Raker
by Don Scott (Lee Hays)
1982 Pinnacle
Between the slogan and the fact that the cover is designed like a Nazi propaganda poster, you'd be forgiven for thinking this was a satire, or that the Aryan superman is the villain and the fox in a natural is our hero. Unfortunately, it's just bigoted.
Not just bigoted as a side product the way Rosenberger or Johnstone can be, it goes out of it's way to be bigoted, whether it be Black, Jewish, Asian, or gay. This is also a particular brand of cowardly, chickenpoop racism. He's got a Black buddy to show he isn't racist - not one of those street people, mind you, one who sounds educated. I'm assuming since the narrator didn't describe Raker as sounding educated he was a kindergarten drop out.
It was done so deliberately to establish the character it felt either the author wanted you to know up front what a piece of work he was, or he figured this Men's Adventure genre is read by a bunch of Archie Bunker types so he better write to market.
It's hard to fairly judge the quality of the writing or story distinct from any moral considerations so I don't want to say for certain that this is the worst Men's Adventure story, but it's in the running.
Raker is a generic freelance operative who works for a generic shadowy government agency. His mission - stop the Black Liberation Army's plot to murder White police officers. Both the plot and the means of solving it are needlessly complicated, and these unnecessary complications compose the bulk of the wordage.

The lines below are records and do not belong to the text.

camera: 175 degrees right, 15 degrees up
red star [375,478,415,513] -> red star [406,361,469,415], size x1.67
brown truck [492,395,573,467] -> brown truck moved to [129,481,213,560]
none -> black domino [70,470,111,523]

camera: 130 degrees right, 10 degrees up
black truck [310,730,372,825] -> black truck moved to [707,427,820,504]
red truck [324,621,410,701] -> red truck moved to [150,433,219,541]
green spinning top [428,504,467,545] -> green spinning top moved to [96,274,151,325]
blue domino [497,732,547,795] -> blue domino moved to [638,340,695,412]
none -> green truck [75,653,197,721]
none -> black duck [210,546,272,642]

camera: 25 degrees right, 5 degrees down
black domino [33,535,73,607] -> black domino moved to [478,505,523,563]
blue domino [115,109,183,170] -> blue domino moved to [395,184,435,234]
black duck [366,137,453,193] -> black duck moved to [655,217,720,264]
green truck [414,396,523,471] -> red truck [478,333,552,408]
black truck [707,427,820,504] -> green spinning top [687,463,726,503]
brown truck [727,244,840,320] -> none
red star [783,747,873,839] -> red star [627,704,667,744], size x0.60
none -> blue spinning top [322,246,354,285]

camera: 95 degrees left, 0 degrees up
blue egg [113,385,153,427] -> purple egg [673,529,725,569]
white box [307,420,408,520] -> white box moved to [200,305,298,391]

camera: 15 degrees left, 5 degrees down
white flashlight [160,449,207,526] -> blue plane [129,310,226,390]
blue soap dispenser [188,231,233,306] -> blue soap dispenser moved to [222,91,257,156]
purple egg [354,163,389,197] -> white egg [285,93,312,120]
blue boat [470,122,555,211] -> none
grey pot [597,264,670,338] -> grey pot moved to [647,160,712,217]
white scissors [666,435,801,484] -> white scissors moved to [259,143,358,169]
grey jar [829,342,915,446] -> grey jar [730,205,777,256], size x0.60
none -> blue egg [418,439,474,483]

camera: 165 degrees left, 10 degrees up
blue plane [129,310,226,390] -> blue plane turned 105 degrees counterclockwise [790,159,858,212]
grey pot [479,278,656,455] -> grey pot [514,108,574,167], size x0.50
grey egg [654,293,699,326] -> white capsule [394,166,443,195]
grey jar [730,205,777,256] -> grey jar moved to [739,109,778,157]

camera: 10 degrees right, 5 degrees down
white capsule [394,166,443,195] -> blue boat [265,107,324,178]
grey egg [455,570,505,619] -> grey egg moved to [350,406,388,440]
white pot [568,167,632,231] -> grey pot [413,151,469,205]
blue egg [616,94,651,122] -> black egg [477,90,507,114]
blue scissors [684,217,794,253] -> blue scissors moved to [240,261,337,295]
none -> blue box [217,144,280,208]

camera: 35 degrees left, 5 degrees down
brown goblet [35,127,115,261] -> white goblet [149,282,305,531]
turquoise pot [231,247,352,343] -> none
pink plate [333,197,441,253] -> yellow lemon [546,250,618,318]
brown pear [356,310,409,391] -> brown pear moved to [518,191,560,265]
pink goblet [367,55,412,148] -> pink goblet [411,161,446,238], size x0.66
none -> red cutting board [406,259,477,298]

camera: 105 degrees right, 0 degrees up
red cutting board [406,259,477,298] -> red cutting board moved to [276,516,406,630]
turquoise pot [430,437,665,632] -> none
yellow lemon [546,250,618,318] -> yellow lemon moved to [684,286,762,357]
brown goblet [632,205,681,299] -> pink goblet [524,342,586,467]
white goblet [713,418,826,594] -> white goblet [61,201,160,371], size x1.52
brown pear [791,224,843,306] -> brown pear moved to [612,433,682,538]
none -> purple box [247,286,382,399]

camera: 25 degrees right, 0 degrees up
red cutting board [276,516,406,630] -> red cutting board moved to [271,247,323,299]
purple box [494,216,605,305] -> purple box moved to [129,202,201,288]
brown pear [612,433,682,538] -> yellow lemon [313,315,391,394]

The BLA and their Jewish civil rights attorney partner use various social engineering and computer hacking techniques to get the duty rosters of various police agencies to determine which cops are White and what their beats are. They call in a fake domestic violence call then ambush the cops in a shotgun attack. When they could have just made the fake call and call of the ambush if both the cops weren't White.
Raker uses similar convoluted means to catch the assassins. He guesses what city might be next, uses surreptitious methods to look at the duty rosters, listens in to the police band hoping to catch the fake call, and tries to rush out to to the scene before the police. He doesn't seek cooperation with the police because he figures they're busy.
Clumsy prose, bad story, not much action, though the descriptions of shotgun wounds are suitably lurid.
Paperback Warrior identifies the author as Lee Hays, who wrote novelizations including Columbo, Harry O, and Black Christmas.